**Data for review**.

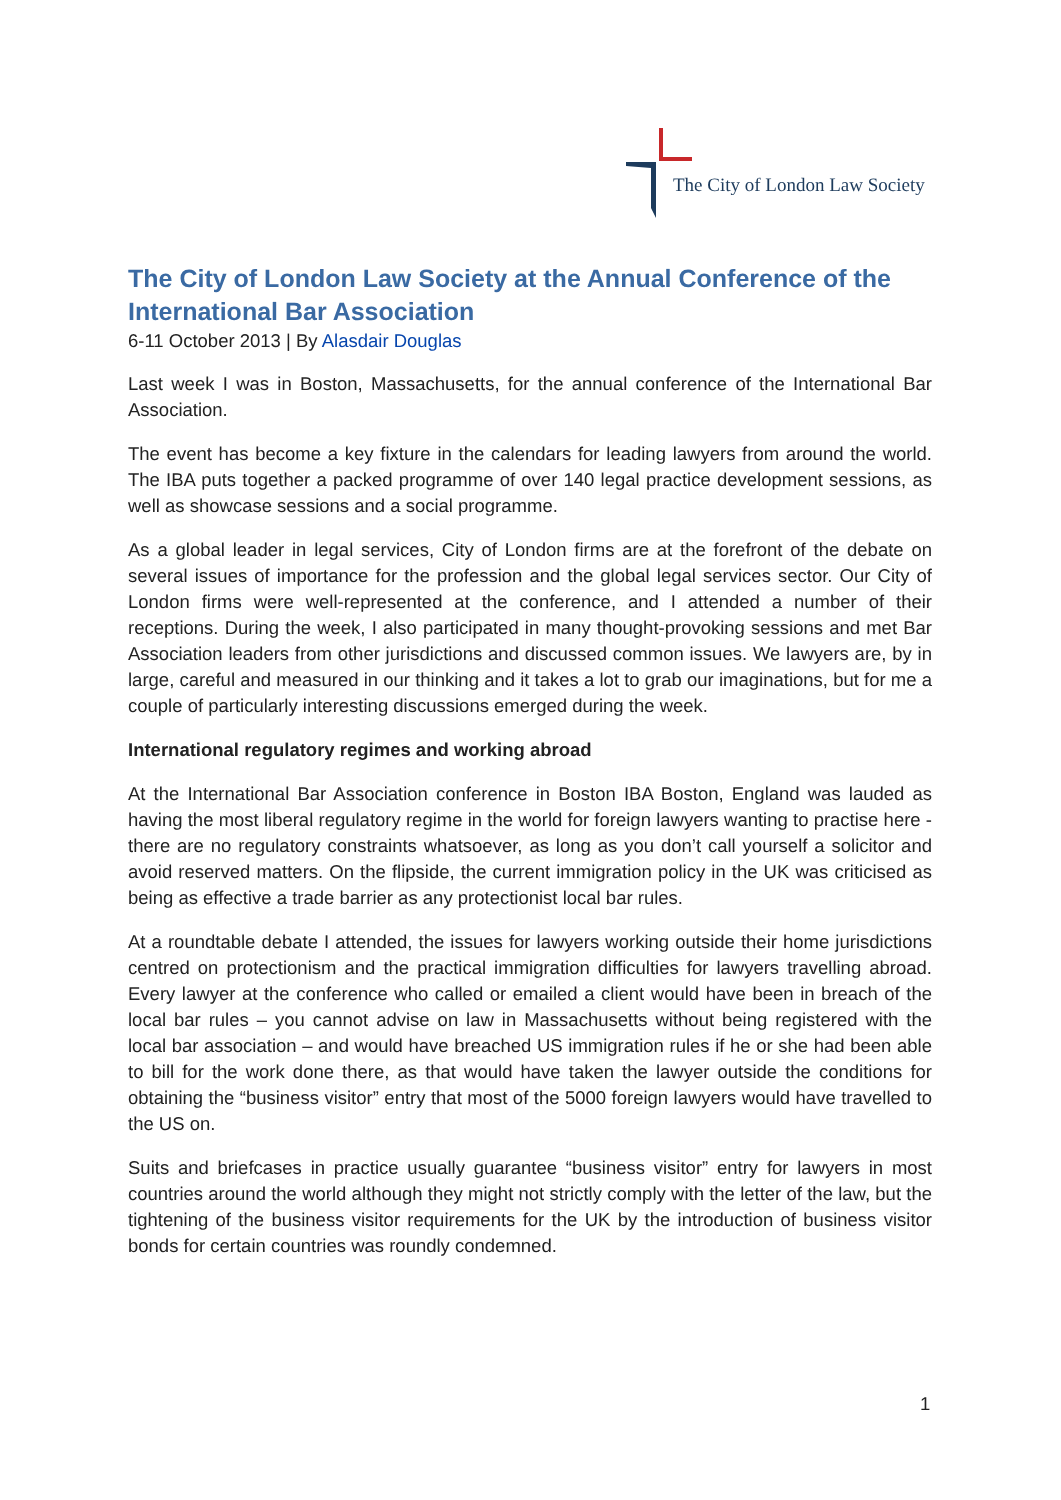The City of London Law Society
The City of London Law Society at the Annual Conference of the International Bar Association
6-11 October 2013 | By Alasdair Douglas
Last week I was in Boston, Massachusetts, for the annual conference of the International Bar Association.
The event has become a key fixture in the calendars for leading lawyers from around the world. The IBA puts together a packed programme of over 140 legal practice development sessions, as well as showcase sessions and a social programme.
As a global leader in legal services, City of London firms are at the forefront of the debate on several issues of importance for the profession and the global legal services sector. Our City of London firms were well-represented at the conference, and I attended a number of their receptions. During the week, I also participated in many thought-provoking sessions and met Bar Association leaders from other jurisdictions and discussed common issues. We lawyers are, by in large, careful and measured in our thinking and it takes a lot to grab our imaginations, but for me a couple of particularly interesting discussions emerged during the week.
International regulatory regimes and working abroad
At the International Bar Association conference in Boston IBA Boston, England was lauded as having the most liberal regulatory regime in the world for foreign lawyers wanting to practise here - there are no regulatory constraints whatsoever, as long as you don’t call yourself a solicitor and avoid reserved matters. On the flipside, the current immigration policy in the UK was criticised as being as effective a trade barrier as any protectionist local bar rules.
At a roundtable debate I attended, the issues for lawyers working outside their home jurisdictions centred on protectionism and the practical immigration difficulties for lawyers travelling abroad. Every lawyer at the conference who called or emailed a client would have been in breach of the local bar rules – you cannot advise on law in Massachusetts without being registered with the local bar association – and would have breached US immigration rules if he or she had been able to bill for the work done there, as that would have taken the lawyer outside the conditions for obtaining the “business visitor” entry that most of the 5000 foreign lawyers would have travelled to the US on.
Suits and briefcases in practice usually guarantee “business visitor” entry for lawyers in most countries around the world although they might not strictly comply with the letter of the law, but the tightening of the business visitor requirements for the UK by the introduction of business visitor bonds for certain countries was roundly condemned.
1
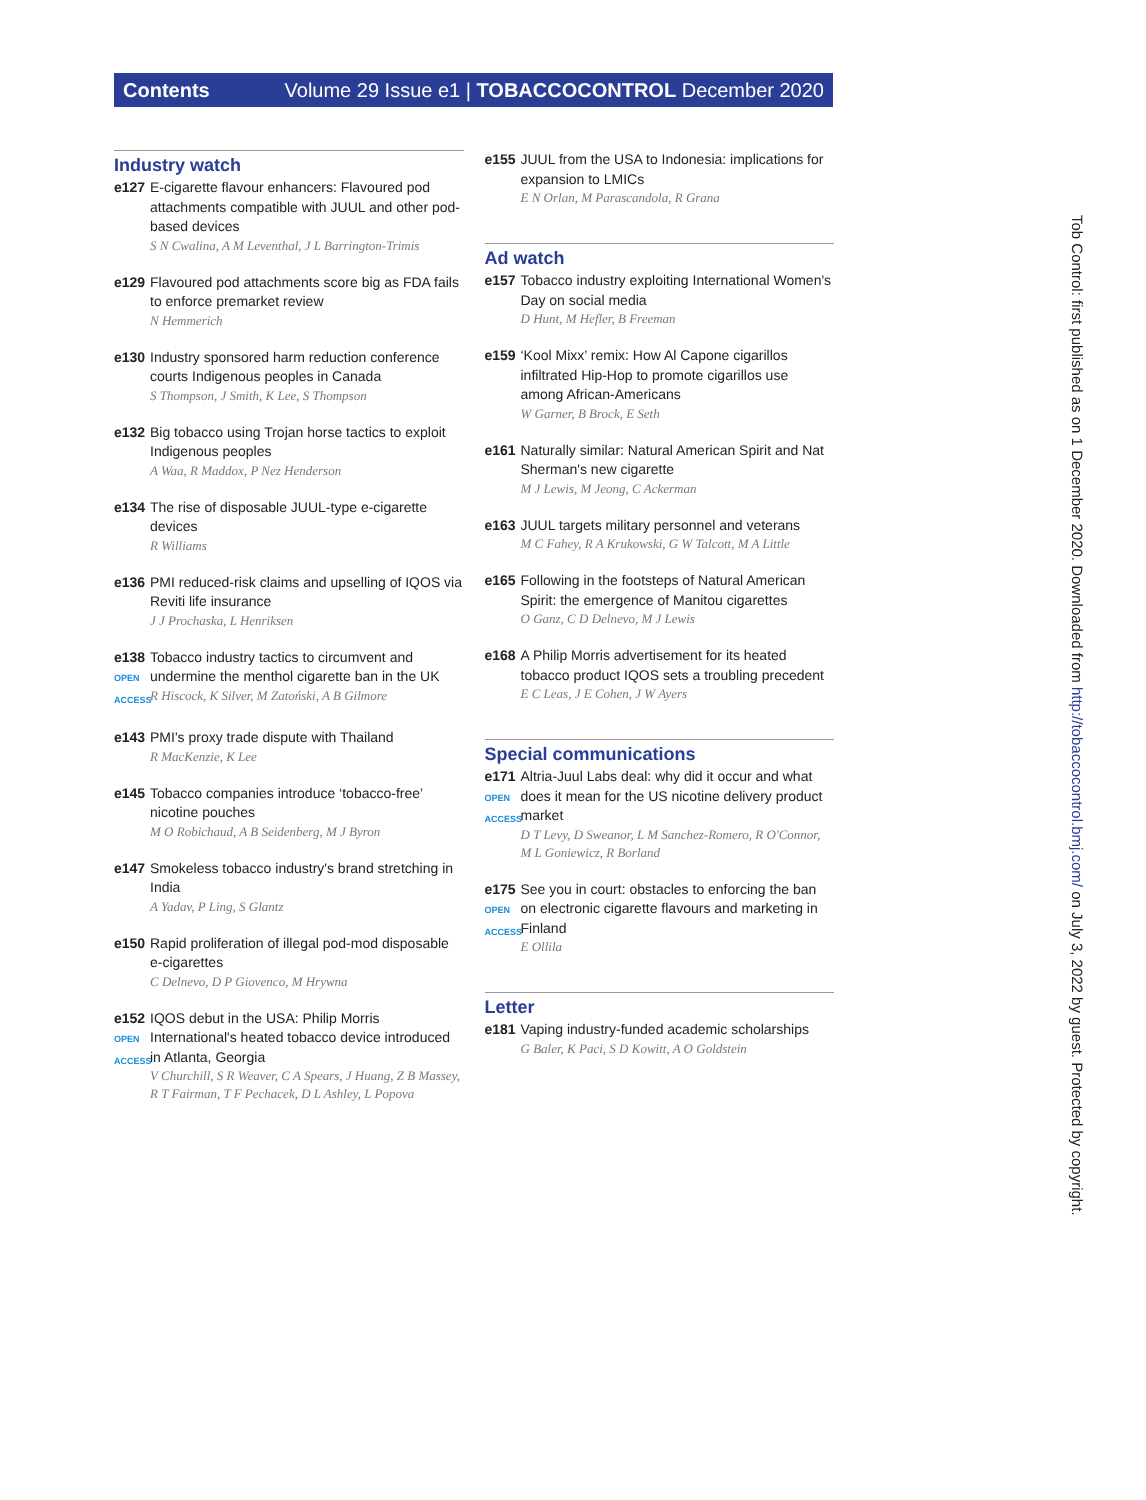Contents Volume 29 Issue e1 | TOBACCOCONTROL December 2020
Industry watch
e127 E-cigarette flavour enhancers: Flavoured pod attachments compatible with JUUL and other pod-based devices
S N Cwalina, A M Leventhal, J L Barrington-Trimis
e129 Flavoured pod attachments score big as FDA fails to enforce premarket review
N Hemmerich
e130 Industry sponsored harm reduction conference courts Indigenous peoples in Canada
S Thompson, J Smith, K Lee, S Thompson
e132 Big tobacco using Trojan horse tactics to exploit Indigenous peoples
A Waa, R Maddox, P Nez Henderson
e134 The rise of disposable JUUL-type e-cigarette devices
R Williams
e136 PMI reduced-risk claims and upselling of IQOS via Reviti life insurance
J J Prochaska, L Henriksen
e138
OPEN ACCESS
Tobacco industry tactics to circumvent and undermine the menthol cigarette ban in the UK
R Hiscock, K Silver, M Zatoński, A B Gilmore
e143 PMI's proxy trade dispute with Thailand
R MacKenzie, K Lee
e145 Tobacco companies introduce ‘tobacco-free’ nicotine pouches
M O Robichaud, A B Seidenberg, M J Byron
e147 Smokeless tobacco industry's brand stretching in India
A Yadav, P Ling, S Glantz
e150 Rapid proliferation of illegal pod-mod disposable e-cigarettes
C Delnevo, D P Giovenco, M Hrywna
e152
OPEN ACCESS
IQOS debut in the USA: Philip Morris International's heated tobacco device introduced in Atlanta, Georgia
V Churchill, S R Weaver, C A Spears, J Huang, Z B Massey, R T Fairman, T F Pechacek, D L Ashley, L Popova
e155 JUUL from the USA to Indonesia: implications for expansion to LMICs
E N Orlan, M Parascandola, R Grana
Ad watch
e157 Tobacco industry exploiting International Women's Day on social media
D Hunt, M Hefler, B Freeman
e159 ‘Kool Mixx’ remix: How Al Capone cigarillos infiltrated Hip-Hop to promote cigarillos use among African-Americans
W Garner, B Brock, E Seth
e161 Naturally similar: Natural American Spirit and Nat Sherman's new cigarette
M J Lewis, M Jeong, C Ackerman
e163 JUUL targets military personnel and veterans
M C Fahey, R A Krukowski, G W Talcott, M A Little
e165 Following in the footsteps of Natural American Spirit: the emergence of Manitou cigarettes
O Ganz, C D Delnevo, M J Lewis
e168 A Philip Morris advertisement for its heated tobacco product IQOS sets a troubling precedent
E C Leas, J E Cohen, J W Ayers
Special communications
e171
OPEN ACCESS
Altria-Juul Labs deal: why did it occur and what does it mean for the US nicotine delivery product market
D T Levy, D Sweanor, L M Sanchez-Romero, R O'Connor, M L Goniewicz, R Borland
e175
OPEN ACCESS
See you in court: obstacles to enforcing the ban on electronic cigarette flavours and marketing in Finland
E Ollila
Letter
e181 Vaping industry-funded academic scholarships
G Baler, K Paci, S D Kowitt, A O Goldstein
Tob Control: first published as on 1 December 2020. Downloaded from http://tobaccocontrol.bmj.com/ on July 3, 2022 by guest. Protected by copyright.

**Task to complete**.
When a line above contains the string "cigarettes", copy that line.

**Written reply**.
e150 Rapid proliferation of illegal pod-mod disposable e-cigarettes
e165 Following in the footsteps of Natural American Spirit: the emergence of Manitou cigarettes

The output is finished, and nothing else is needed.